O’Connor said that the injuries sustained by senior citizens this weekend were overwhelmingly concentrated in the upper arms and hips, while younger patients tended to suffer from wrist and ankle fractures most.
“It’s all how a person falls and older and younger folks fall differently,” he said.
As to how residents can protect themselves from sustaining serious injuries due to slippery sidewalks and walkways, O’Connor paraphrased a recent interview given by Baystate’s Vice Chair of Emergency Medicine Dr. Joseph Schmidt.
“Basically what he said was to stay indoors, especially the elderly, unless it’s life-essential such as a special appointment,” he said, adding that elderly folks traversing icy conditions should be accompanied for their forays outside.
“Have someone you can hold onto and someone – whether it’s a neighbor or a relative – who is salting or sanding your stairs and walkways for you,” said O’Connor of Dr. Schmidt’s advice.
Tina Gorman, executive director of the Westfield Council on Aging, said Tuesday that she wasn’t aware of any of her seniors sustaining injuries over the weekend but said that she and her staff at the Westfield Senior Center have long stressed the same logic put forth by Dr. Schmidt.
“Most of our seniors, when they see the weather is bad, they don’t go out, which is our recommendation to them,” said Gorman. “When you see ice coming down and freezing rain, don’t go out.”
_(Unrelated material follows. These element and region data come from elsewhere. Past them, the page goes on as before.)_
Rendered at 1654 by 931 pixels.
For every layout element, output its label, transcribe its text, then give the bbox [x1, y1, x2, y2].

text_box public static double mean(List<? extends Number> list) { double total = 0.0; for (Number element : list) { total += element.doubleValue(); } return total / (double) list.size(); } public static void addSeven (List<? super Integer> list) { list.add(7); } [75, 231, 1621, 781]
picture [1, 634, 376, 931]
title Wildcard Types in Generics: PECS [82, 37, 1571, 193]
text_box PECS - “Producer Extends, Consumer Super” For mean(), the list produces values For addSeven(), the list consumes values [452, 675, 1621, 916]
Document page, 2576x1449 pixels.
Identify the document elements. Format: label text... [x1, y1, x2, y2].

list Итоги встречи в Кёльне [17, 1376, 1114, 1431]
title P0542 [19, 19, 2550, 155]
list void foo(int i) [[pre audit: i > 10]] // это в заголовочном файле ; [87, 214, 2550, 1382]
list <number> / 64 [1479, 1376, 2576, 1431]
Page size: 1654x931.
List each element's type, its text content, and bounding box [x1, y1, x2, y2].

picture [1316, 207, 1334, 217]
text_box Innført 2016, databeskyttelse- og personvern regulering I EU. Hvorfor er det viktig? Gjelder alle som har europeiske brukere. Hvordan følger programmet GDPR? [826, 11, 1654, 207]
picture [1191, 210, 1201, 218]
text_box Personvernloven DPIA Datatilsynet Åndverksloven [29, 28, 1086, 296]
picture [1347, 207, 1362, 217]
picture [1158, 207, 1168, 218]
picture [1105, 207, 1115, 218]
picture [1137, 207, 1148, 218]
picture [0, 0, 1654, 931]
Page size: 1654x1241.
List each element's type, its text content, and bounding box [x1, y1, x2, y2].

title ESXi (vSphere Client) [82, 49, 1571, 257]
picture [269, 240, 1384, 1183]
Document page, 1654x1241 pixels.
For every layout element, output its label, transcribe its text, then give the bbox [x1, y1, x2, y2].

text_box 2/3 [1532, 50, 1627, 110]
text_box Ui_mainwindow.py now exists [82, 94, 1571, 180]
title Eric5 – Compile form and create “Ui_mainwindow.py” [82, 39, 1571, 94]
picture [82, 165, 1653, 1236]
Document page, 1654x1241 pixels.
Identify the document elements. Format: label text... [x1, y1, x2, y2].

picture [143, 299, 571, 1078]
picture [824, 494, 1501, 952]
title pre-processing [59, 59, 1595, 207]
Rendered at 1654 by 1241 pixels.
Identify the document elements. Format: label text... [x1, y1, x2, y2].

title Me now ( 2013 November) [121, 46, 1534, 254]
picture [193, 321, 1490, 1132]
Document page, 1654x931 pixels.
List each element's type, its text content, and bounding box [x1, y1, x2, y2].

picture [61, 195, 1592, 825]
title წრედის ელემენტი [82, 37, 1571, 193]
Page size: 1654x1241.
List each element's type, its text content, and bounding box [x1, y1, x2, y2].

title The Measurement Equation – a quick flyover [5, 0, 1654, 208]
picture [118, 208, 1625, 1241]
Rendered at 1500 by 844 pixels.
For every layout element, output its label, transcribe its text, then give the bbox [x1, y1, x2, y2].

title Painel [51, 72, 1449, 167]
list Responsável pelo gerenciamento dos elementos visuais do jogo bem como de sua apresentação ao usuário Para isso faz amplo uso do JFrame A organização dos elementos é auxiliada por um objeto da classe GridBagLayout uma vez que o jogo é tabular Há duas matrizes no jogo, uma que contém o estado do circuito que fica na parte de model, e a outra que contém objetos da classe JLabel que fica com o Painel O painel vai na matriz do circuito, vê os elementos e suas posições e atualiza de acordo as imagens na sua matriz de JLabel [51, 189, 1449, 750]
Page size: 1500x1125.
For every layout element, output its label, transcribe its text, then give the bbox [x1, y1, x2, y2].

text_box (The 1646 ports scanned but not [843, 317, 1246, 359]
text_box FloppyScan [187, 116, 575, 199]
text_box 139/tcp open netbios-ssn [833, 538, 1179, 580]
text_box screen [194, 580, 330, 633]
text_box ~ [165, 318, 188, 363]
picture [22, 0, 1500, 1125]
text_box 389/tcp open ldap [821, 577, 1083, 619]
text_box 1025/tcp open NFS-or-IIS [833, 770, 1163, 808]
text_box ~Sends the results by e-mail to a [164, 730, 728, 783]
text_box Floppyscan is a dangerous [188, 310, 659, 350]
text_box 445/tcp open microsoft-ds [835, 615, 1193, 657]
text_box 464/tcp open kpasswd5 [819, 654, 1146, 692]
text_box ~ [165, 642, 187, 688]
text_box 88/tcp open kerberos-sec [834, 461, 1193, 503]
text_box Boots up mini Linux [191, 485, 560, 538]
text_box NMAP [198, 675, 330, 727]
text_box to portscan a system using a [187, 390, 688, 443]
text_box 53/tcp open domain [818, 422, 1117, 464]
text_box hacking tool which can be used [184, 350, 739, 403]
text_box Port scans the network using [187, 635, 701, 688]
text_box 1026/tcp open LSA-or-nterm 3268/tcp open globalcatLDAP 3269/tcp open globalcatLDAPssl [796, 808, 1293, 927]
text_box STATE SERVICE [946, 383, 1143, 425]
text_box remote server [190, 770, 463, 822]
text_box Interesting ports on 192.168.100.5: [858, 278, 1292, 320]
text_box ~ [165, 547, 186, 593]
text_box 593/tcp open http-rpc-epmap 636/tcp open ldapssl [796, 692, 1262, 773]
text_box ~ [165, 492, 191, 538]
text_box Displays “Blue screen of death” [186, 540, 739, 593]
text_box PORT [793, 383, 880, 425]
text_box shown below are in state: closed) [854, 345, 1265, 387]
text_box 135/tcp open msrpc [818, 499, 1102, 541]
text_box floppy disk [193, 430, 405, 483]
Gorman added that, while black ice is a problem for drivers and pedestrians of all ages, seniors are affected by it most, especially those with vision problems.
“If they have visual limitations, they simply can’t see (black ice),” she said. “So what’s problematic for us can really turn into a major crisis for them.”
Seniors who frequent the Westfield Senior Center are told at the start of the winter season to stock up on canned goods and non-perishables such as peanut butter for when the weather gets particularly treacherous during the winter months.
Gorman’s husband Gary is a chiropractor who practices in Agawam and during an appearance on his wife’s radio program, broadcast on the first Wednesday of every month on WSKB 89.5 FM from 6:15 to 7:00 , highlighted ways to stay upright even on slick, icy sidewalks.
“He said that you want to take very small steps and to not have a lot of things in your arms so that if you do fall, you can use your arms to catch yourself,” she said. “You should also keep low to the ground when walking.”
Gorman said that she sees many of her seniors applying these practices.
“A lot of them really tip-toe through it and we try not to let them carry things out to their cars,” she said. “But I tell this to every student intern we have, the difference between a slip and a fall for someone whose older versus someone who is younger is that, for someone who is older, that often results in hospitalization which then results in a nursing home placement.”